When looking at financial results, which will be published on 29 November, the management has announced that in Q3 NLB has evidenced solid top-line growth while small tensions on interest income has been evidenced. The company is focused on a new set-up with transition of ownership in NLB Vita. Therefore, the bank is in the process of reviewing overall set-up in their distribution channel.

On the costs side, the bank expects to see a favourable development and on the level of the year, with costs expected to grow at very low single digits. In line with the company’s expectations, the head-count is decreasing as the bank is replacing some processes with digital responsibilities which they see as a positive trend that will continue in the next year. In Q3 NLB Group has evidenced NPL resolutions that will affect the results in a positive way. In the same period, the company has 2 large tickets that are release of provision on non-performing loans and are a results of regular healing activities. The bank still sits on book of 100% provisioned loans that amounts to EUR 900m gross so there is still potential for new releases in the future. The Group stated that they do not plan or predict this category as it is very volatile and with ageing these receivables mostly deteriorate.

On income tax the Group evidenced a bit of a reverse effect that what was seen in Q2 as they have adjusted their quarterly disclosure. On the level of the year the group expects 10-11% effective tax rate, the same as what was previously guided.

Target capital adequacy ratio remains unchanged as 16.25%. The Group has settled their financing requirements by closing bilaterally EUR 45m that will still not be evidenced by the end of Q3. Yesterday, NLB issued a note on a successful placement of EUR 120m Tier 2 subordinated notes. With this issuance, the Group has reached their full capacity with Tier 2 capital. It is also worth noting that NLB does not plan to issue additional Tier 1 capital at the time being. The bank currently holds annual ‘’Supervisory Review and Evaluation Process’’ dialogue with ECB and they hope that this current Pillar 2 guidance might come down for 25 to 50 pips.

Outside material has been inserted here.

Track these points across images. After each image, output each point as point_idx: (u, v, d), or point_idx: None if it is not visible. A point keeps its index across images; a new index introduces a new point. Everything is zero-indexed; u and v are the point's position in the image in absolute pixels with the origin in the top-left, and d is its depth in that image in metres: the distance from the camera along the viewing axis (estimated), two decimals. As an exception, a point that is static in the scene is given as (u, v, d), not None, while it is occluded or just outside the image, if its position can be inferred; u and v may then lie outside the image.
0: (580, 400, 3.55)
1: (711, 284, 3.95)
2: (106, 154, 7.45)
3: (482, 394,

Sphera Franchise Group 9M 2019 Results

In 9M 2019, sales increased by 25.9%, EBITDA increased by 95.6% and net income decreased by 1.8%.

Sphera Franchise Group published their Q3 2019 report. According to it, the company observed an increase in sales of 25.9% YoY, amounting to RON 694.3m. Such an increase could be attributed to the growth in the sales of USFN Romania (KFC restaurants) which increased by 17.1%, contributing 13.2 p.p. in the sales growth. Further, USFN Italy (KFC restaurants in Italy) observed an increase in sales of 222.4%, contributing 8.6 p.p. to the sales growth. Next, CFF (Taco Bell restaurants) sales grew 183.6%, contributing 2.7 p.p. to the sales growth. Also, (Pizza Hut restaurants) sales increased by 7.1%, contributing 1.2 p.p. to the sales growth.

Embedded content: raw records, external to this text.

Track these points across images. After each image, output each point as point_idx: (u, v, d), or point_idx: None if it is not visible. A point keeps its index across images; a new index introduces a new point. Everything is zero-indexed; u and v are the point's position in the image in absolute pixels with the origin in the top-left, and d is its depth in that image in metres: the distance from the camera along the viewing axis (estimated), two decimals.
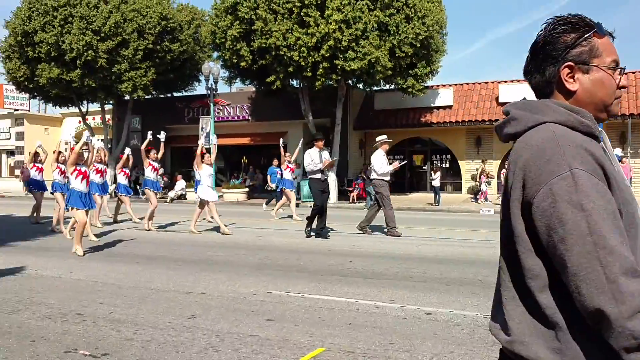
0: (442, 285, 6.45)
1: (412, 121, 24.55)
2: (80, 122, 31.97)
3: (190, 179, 27.06)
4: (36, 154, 14.02)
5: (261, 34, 19.13)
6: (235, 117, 27.03)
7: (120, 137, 27.85)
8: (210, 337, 4.55)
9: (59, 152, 13.25)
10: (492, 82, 24.77)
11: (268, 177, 19.13)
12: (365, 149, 26.33)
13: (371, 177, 11.61)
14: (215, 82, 23.54)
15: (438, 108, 24.61)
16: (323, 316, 5.16)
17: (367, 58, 18.33)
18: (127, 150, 14.55)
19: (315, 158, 10.97)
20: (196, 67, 26.47)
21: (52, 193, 12.90)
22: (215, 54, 22.58)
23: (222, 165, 28.53)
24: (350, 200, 21.35)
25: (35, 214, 13.91)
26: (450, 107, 24.47)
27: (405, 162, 20.23)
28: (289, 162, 15.46)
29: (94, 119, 31.47)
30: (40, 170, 13.95)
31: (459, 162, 24.88)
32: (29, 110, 36.59)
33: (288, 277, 7.02)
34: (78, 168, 9.08)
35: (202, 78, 25.48)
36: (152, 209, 12.48)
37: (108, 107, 29.15)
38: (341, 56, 18.60)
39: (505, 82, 24.36)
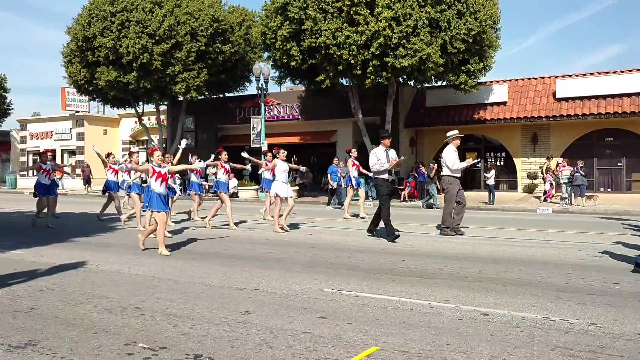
0: (498, 286, 6.28)
1: (465, 118, 24.09)
2: (136, 122, 33.03)
3: (241, 177, 27.47)
4: (108, 155, 14.10)
5: (311, 34, 19.19)
6: (286, 117, 27.25)
7: (174, 136, 28.55)
8: (264, 333, 4.57)
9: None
10: (549, 77, 24.04)
11: (329, 175, 18.80)
12: (416, 147, 26.04)
13: (442, 174, 11.06)
14: (266, 82, 23.82)
15: (492, 104, 24.07)
16: (376, 315, 5.11)
17: (417, 55, 18.09)
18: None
19: (382, 157, 10.26)
20: (247, 67, 26.85)
21: (128, 194, 13.15)
22: (266, 54, 22.83)
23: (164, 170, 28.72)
24: (402, 199, 21.15)
25: (120, 214, 13.85)
26: (504, 103, 23.90)
27: (479, 160, 19.73)
28: (354, 158, 14.92)
29: (149, 119, 32.44)
30: (116, 172, 14.13)
31: (514, 159, 24.24)
32: (88, 112, 38.10)
33: (340, 275, 7.00)
34: (157, 171, 9.09)
35: (252, 78, 25.85)
36: (227, 208, 12.41)
37: (163, 107, 29.95)
38: (391, 53, 18.43)
39: (563, 76, 23.59)
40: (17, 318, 5.07)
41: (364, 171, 14.59)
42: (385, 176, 10.20)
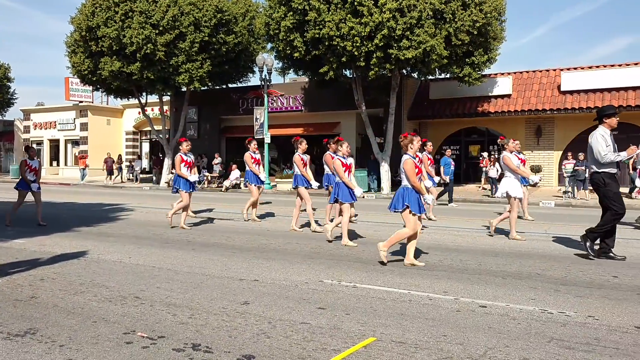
0: (497, 279, 6.29)
1: (469, 111, 24.01)
2: (139, 113, 33.06)
3: (244, 169, 27.53)
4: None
5: (314, 25, 19.11)
6: (289, 108, 27.22)
7: (177, 127, 28.57)
8: (262, 323, 4.60)
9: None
10: (554, 70, 23.91)
11: (442, 168, 16.66)
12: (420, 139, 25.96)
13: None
14: (269, 73, 23.78)
15: (496, 97, 23.98)
16: (375, 306, 5.12)
17: (421, 47, 18.00)
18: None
19: (611, 143, 7.54)
20: (250, 58, 26.77)
21: (246, 185, 12.78)
22: (269, 45, 22.73)
23: (275, 155, 28.82)
24: None
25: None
26: (508, 96, 23.80)
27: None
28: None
29: (152, 110, 32.45)
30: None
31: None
32: (92, 102, 38.12)
33: (340, 266, 7.02)
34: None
35: (256, 69, 25.75)
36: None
37: (166, 98, 29.94)
38: (395, 45, 18.35)
39: (568, 69, 23.47)
40: (17, 307, 5.10)
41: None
42: (614, 170, 7.57)
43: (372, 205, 16.41)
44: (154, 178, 29.19)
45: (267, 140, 23.67)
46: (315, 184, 10.78)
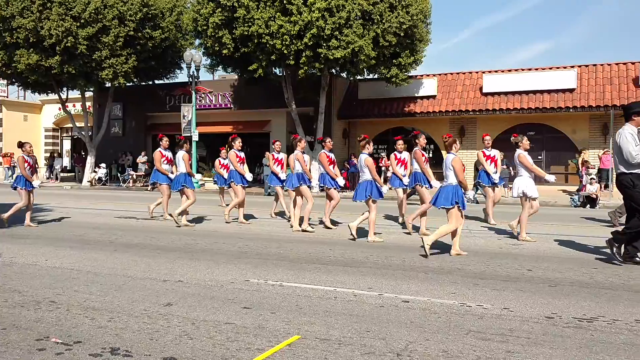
0: (420, 274, 6.47)
1: (396, 111, 24.56)
2: (60, 109, 31.57)
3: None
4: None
5: (243, 22, 18.94)
6: (218, 105, 26.84)
7: (101, 124, 27.52)
8: (185, 324, 4.50)
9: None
10: (477, 72, 24.83)
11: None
12: (349, 138, 26.30)
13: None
14: (197, 70, 23.36)
15: (422, 98, 24.64)
16: (300, 304, 5.13)
17: (350, 47, 18.25)
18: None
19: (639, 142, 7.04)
20: (178, 54, 26.19)
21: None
22: (197, 42, 22.33)
23: (204, 153, 28.33)
24: None
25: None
26: (433, 97, 24.51)
27: None
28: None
29: (74, 106, 31.08)
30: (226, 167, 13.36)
31: (442, 152, 24.95)
32: (7, 97, 35.98)
33: (267, 265, 6.99)
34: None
35: (184, 66, 25.23)
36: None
37: (88, 94, 28.76)
38: (324, 45, 18.49)
39: (490, 72, 24.43)
40: None
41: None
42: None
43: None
44: (77, 176, 27.98)
45: (195, 138, 23.23)
46: (342, 182, 10.60)
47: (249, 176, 11.58)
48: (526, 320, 4.62)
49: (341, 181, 10.50)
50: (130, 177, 26.01)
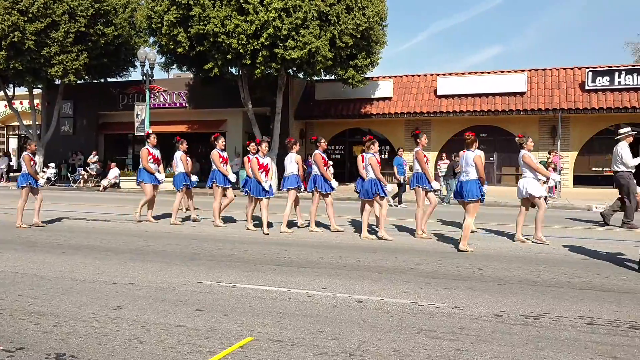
0: (374, 274, 6.52)
1: (353, 112, 24.71)
2: (6, 106, 30.38)
3: (124, 167, 26.27)
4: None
5: (199, 20, 18.70)
6: (173, 104, 26.41)
7: (50, 122, 26.64)
8: (135, 328, 4.40)
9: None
10: (431, 75, 25.24)
11: (395, 168, 16.81)
12: (307, 139, 26.31)
13: (616, 170, 11.14)
14: (151, 68, 22.92)
15: (378, 99, 24.88)
16: (254, 305, 5.10)
17: (307, 47, 18.25)
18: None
19: None
20: (131, 52, 25.62)
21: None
22: (152, 39, 21.91)
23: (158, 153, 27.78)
24: None
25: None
26: (389, 98, 24.79)
27: None
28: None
29: (21, 103, 29.99)
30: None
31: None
32: None
33: (220, 267, 6.91)
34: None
35: (137, 63, 24.69)
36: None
37: (37, 91, 27.80)
38: (281, 45, 18.45)
39: (444, 75, 24.87)
40: None
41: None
42: None
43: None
44: None
45: None
46: (335, 184, 10.43)
47: (232, 177, 11.12)
48: (476, 319, 4.72)
49: (334, 183, 10.36)
50: (80, 177, 25.30)
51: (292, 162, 10.45)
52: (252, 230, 10.31)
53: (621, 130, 11.55)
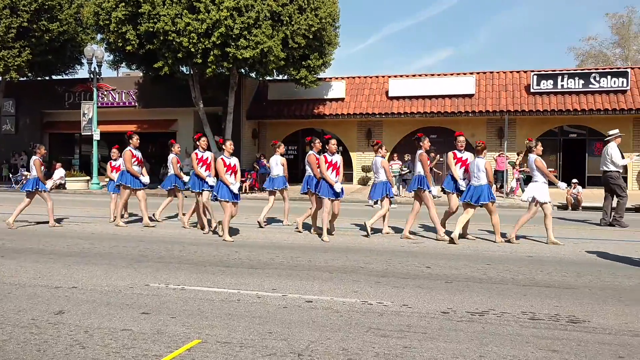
0: (325, 274, 6.54)
1: (306, 112, 24.74)
2: None
3: (70, 168, 25.46)
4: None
5: (149, 18, 18.34)
6: (121, 103, 25.78)
7: None
8: (78, 333, 4.27)
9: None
10: (383, 77, 25.53)
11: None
12: (259, 139, 26.17)
13: (605, 170, 11.56)
14: (99, 66, 22.32)
15: (331, 100, 24.99)
16: (202, 308, 5.02)
17: (259, 47, 18.16)
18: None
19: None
20: (78, 49, 24.82)
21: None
22: (99, 36, 21.34)
23: (106, 153, 27.07)
24: (243, 190, 21.12)
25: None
26: (342, 99, 24.93)
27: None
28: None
29: None
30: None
31: (350, 153, 25.44)
32: None
33: (169, 269, 6.78)
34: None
35: (84, 61, 23.96)
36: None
37: None
38: (233, 44, 18.29)
39: (395, 76, 25.21)
40: None
41: None
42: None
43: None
44: None
45: (96, 137, 22.17)
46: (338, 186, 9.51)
47: (211, 180, 10.04)
48: (423, 316, 4.79)
49: (338, 187, 9.41)
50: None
51: (278, 165, 11.24)
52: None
53: (610, 132, 11.99)
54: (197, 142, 10.09)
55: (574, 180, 16.42)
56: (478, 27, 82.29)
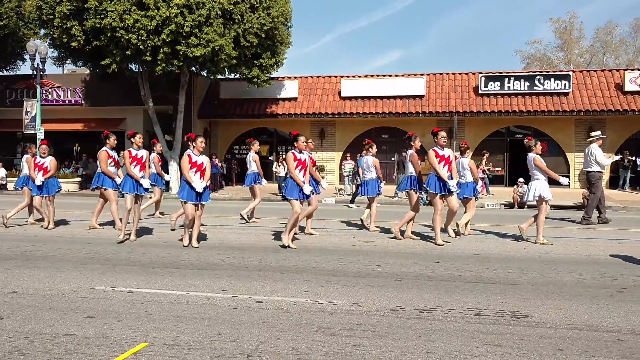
0: (276, 274, 6.52)
1: (258, 112, 24.60)
2: None
3: (12, 168, 24.54)
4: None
5: (95, 13, 17.80)
6: (67, 101, 24.96)
7: None
8: (17, 339, 4.11)
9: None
10: (336, 77, 25.65)
11: (360, 169, 15.98)
12: (210, 138, 25.85)
13: (589, 170, 12.04)
14: (43, 62, 21.53)
15: (284, 99, 24.93)
16: (150, 310, 4.92)
17: (210, 45, 17.93)
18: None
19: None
20: (20, 44, 23.88)
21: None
22: (43, 32, 20.57)
23: (52, 152, 26.16)
24: None
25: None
26: (295, 99, 24.91)
27: (621, 156, 19.49)
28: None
29: None
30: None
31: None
32: None
33: (115, 271, 6.61)
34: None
35: (27, 57, 23.06)
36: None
37: None
38: (183, 42, 17.99)
39: (348, 77, 25.37)
40: None
41: None
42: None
43: (163, 205, 15.82)
44: None
45: (40, 136, 21.38)
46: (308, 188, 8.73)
47: (145, 183, 9.43)
48: (373, 314, 4.84)
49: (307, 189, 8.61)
50: None
51: (251, 161, 11.84)
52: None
53: (593, 134, 12.51)
54: (132, 139, 9.42)
55: (520, 180, 16.95)
56: (428, 29, 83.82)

Sales (9M 2019 vs 9M 2018) (RON m)

In 9M 2019, operating expenses amounted to RON 604.8m, representing an increase of 26.8%. The increase in operating expenses could be mainly attributed to the increase in the cost of labor and an increase in other operating expenses while being partly offset by a decrease in the cost of rent. Excluding the impact of IFRS 16, operating expenses amounted to RON 606.1m, representing an increase of 27.1% YoY.

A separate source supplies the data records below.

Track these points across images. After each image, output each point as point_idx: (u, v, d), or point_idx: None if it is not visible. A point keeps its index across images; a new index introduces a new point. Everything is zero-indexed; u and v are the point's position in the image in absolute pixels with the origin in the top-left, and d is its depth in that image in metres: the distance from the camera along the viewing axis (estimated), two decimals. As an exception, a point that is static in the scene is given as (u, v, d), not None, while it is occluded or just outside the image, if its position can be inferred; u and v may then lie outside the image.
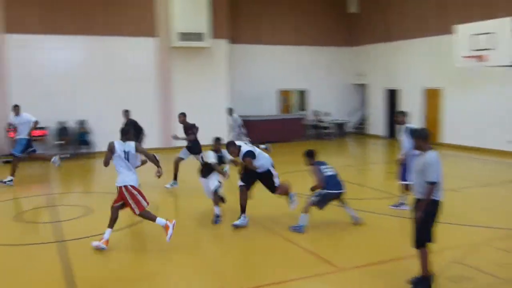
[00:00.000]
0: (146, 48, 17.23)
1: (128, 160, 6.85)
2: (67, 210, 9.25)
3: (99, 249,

As a result of the adoption of IFRS 16, rent expenses decreased by 4.9p.p. amounting to RON 16.1m, while depreciation expenses increased by 253.2%, amounting to RON 52.1m. General and administrative expenses amounted to RON 42.3m, representing an increase of 12.3%. Excluding the impact of IFRS 16 adoption, G&A expenses amounted to  RON 42.6m representing an increase of 13.2%.

Going further down the P&L, EBITDA amounted to RON 102.5m, which represents an increase of 95.6%. If we were to exclude the impact of IFRS 16, EBITDA increased by 28.3%, to RON 67.2m.

When observing the company’s net financial result, Sphera recorded an increase in net financial loss from RON – 1.9m in 9M 2018 to RON -12.8m, in 9M 2019. The increase in loss could be attributed to the impact of IFRS 16 adoption (impact of RON 6.4m).

As a result of such change in net financial result, the company recorded a decrease in net income of 1.8%, amounting to RON 31.8m. Excluding the impact of IFRS 16, net income amounted to RON 38.2m, representing a decrease of 17.9%.